Extracted text
2015: Fierce

Last year I wrote in this post about how my word/theme/mantra for 2014 was surrender and I then declared 2015: fierce.

This year was about trying to be more intentional, braver, sassier and unstoppable. It was about giving whatever was in front of me my best shot and fueling my yolo spirit.

One of my friends said, “After surrender, fierceness is what is required.” Surrender felt a lot like laying down and dying, so I grasped on to a word that felt like getting the fuck up and living.

Be fierce, Tay.

It helped that a lot of people knew about this because then everyone ended up holding me accountable to this kind of ridiculous word I was trying to emulate in my life. Thank God for my work friend Sarah (who is basically Grandmother Willow from Pocohantas) who consistently asked me how fierce I was feeling or what fierce thing I had done lately.

I learned that being fierce was a lot about

Giving myself permission:

Yes, you can say what you honestly think to that person. You are not responsible for how they take it.

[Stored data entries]
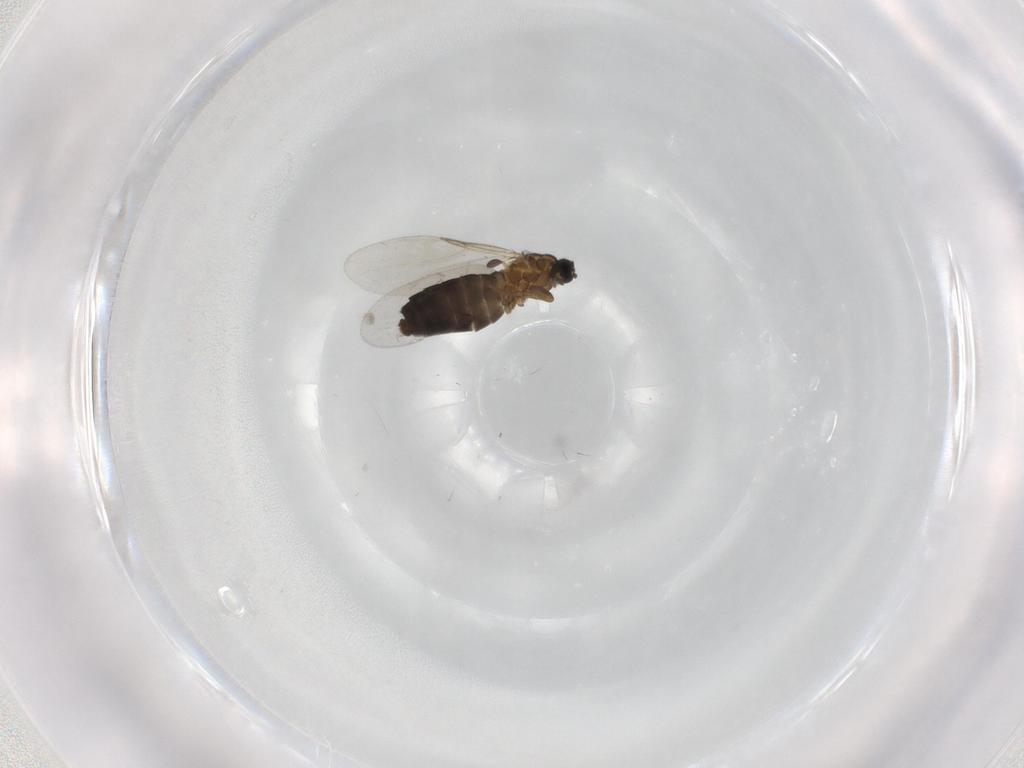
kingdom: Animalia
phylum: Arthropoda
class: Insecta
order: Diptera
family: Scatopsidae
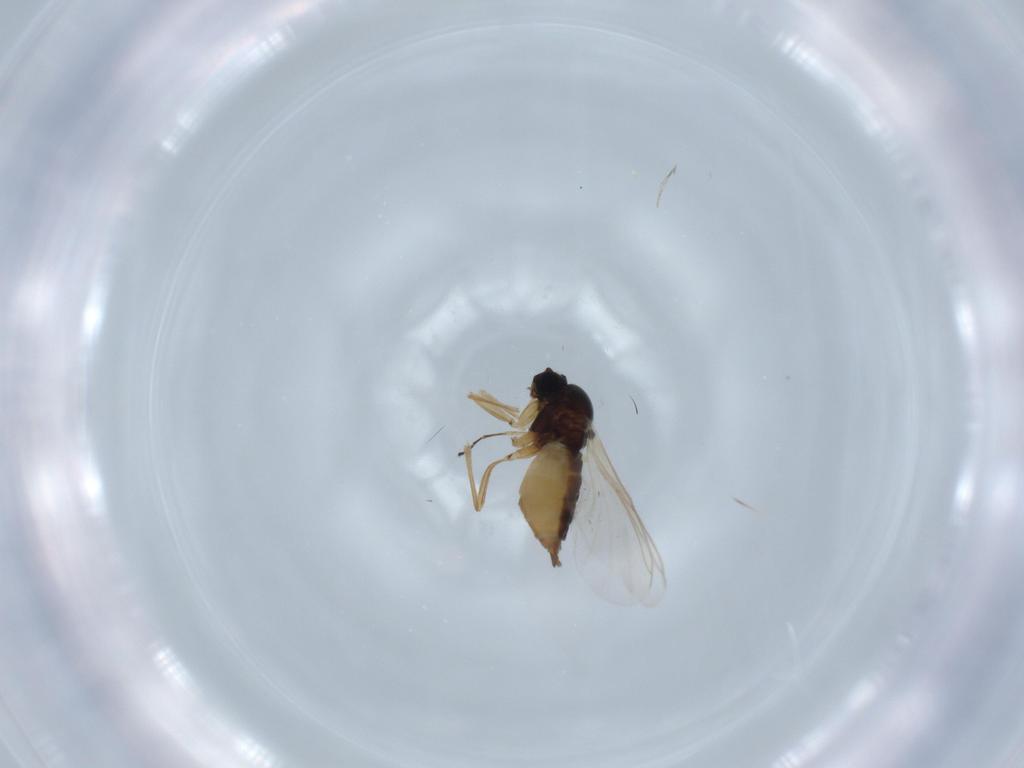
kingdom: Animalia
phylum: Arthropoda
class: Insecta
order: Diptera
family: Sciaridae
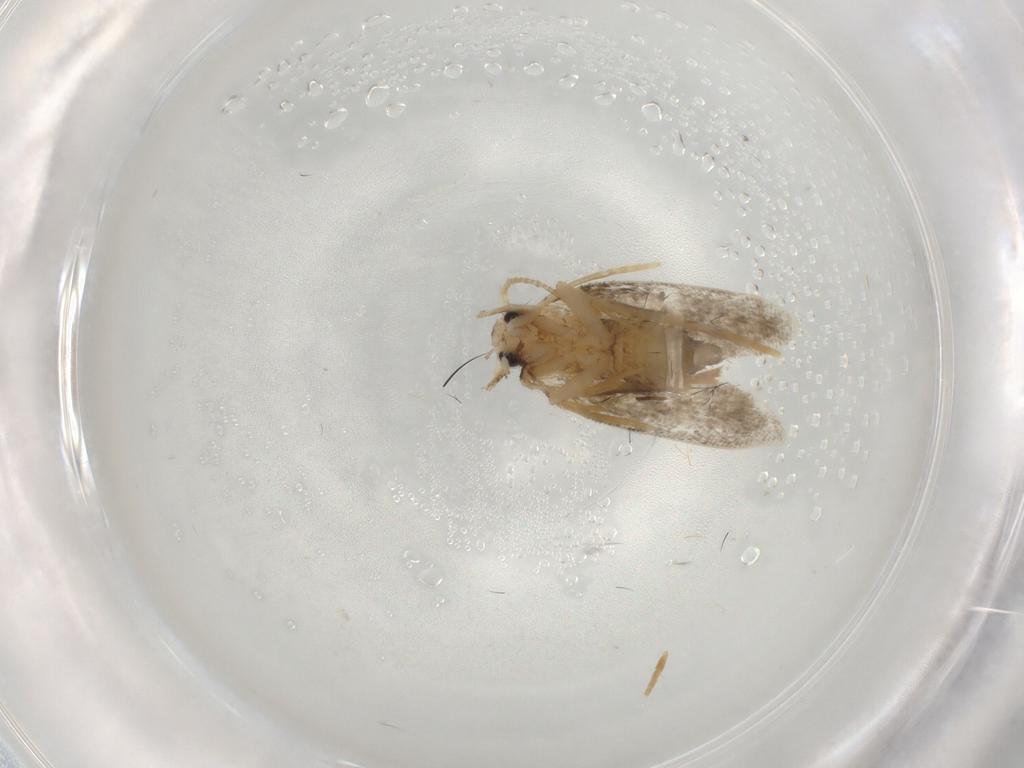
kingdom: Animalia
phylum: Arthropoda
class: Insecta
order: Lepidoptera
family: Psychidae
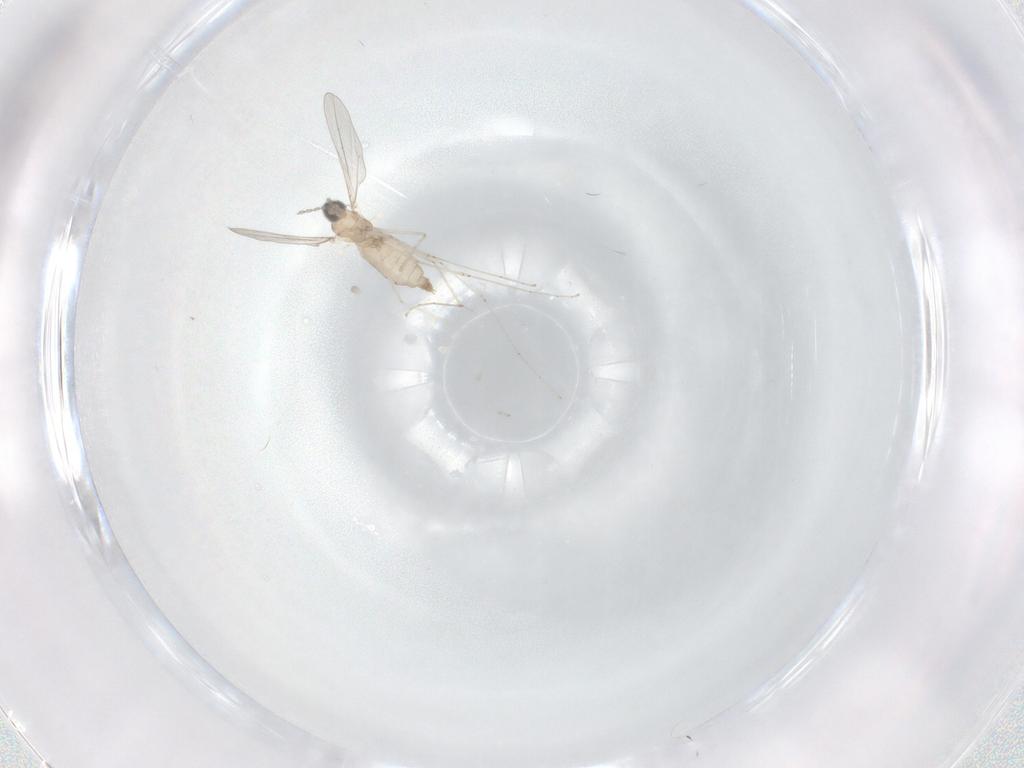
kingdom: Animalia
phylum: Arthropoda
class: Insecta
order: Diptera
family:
==
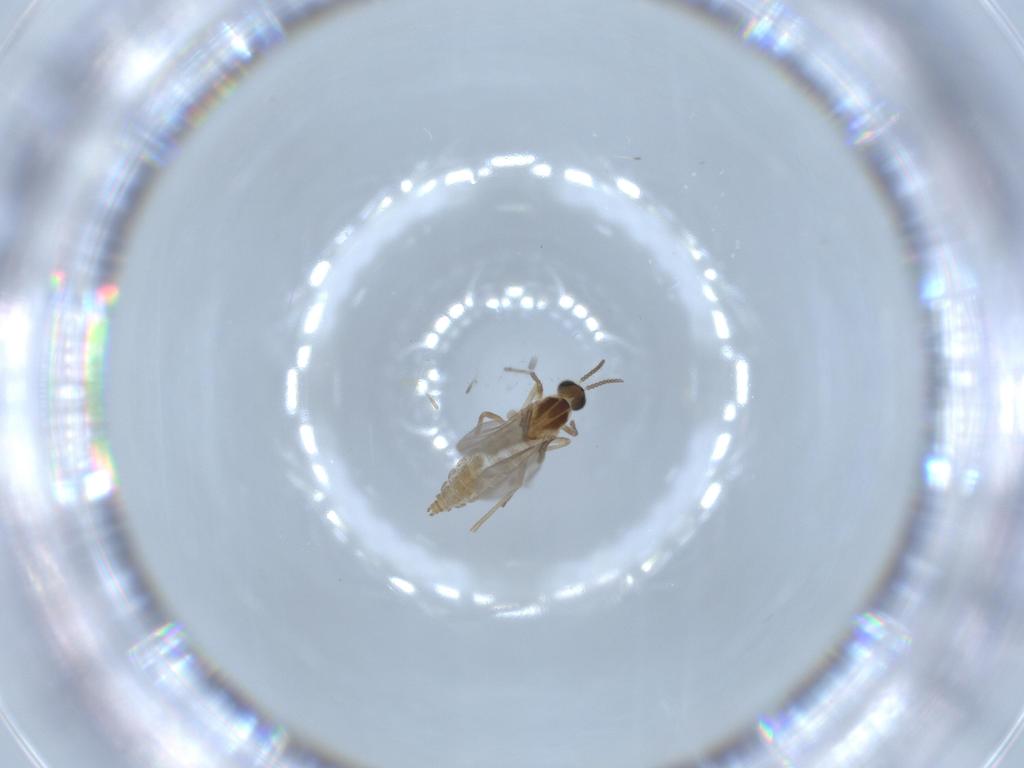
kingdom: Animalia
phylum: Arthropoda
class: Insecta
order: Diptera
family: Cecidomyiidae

Your tasks
A - In the blog post on being fierce, what was the writer's word for 2014?
B - Switch "accountable" to "answerable" in the part of the blog post on being fierce that opens with the words containing "This year was about" and closes with "had done lately.", and write that part out again.
C - Please continue the blog post on being fierce from where it stops.

Responses in order
A - Surrender.

B -
This year was about trying to be more intentional, braver, sassier and unstoppable. It was about giving whatever was in front of me my best shot and fueling my yolo spirit.

One of my friends said, “After surrender, fierceness is what is required.” Surrender felt a lot like laying down and dying, so I grasped on to a word that felt like getting the fuck up and living.

Be fierce, Tay.

It helped that a lot of people knew about this because then everyone ended up holding me answerable to this kind of ridiculous word I was trying to emulate in my life. Thank God for my work friend Sarah (who is basically Grandmother Willow from Pocohantas) who consistently asked me how fierce I was feeling or what fierce thing I had done lately.

C -
Yes, you can go on a hiking trip with three random people you’ve never met.

Yes, you can walk away from this and not have to fix it.

Yes, you can make out with that handsome stranger at the pub.

Yes, you can travel. A lot. Even though you don’t really have any money.

 and being confident:

You tried something. So what if it didn’t work? That was brave.

You will finish this dissertation and get your Masters degree.

You totally pull off those overalls.

You can do this by yourself.

You can complete Whole30.

You deserve better.

 

and having a lot of fun:

 

2016: expectant.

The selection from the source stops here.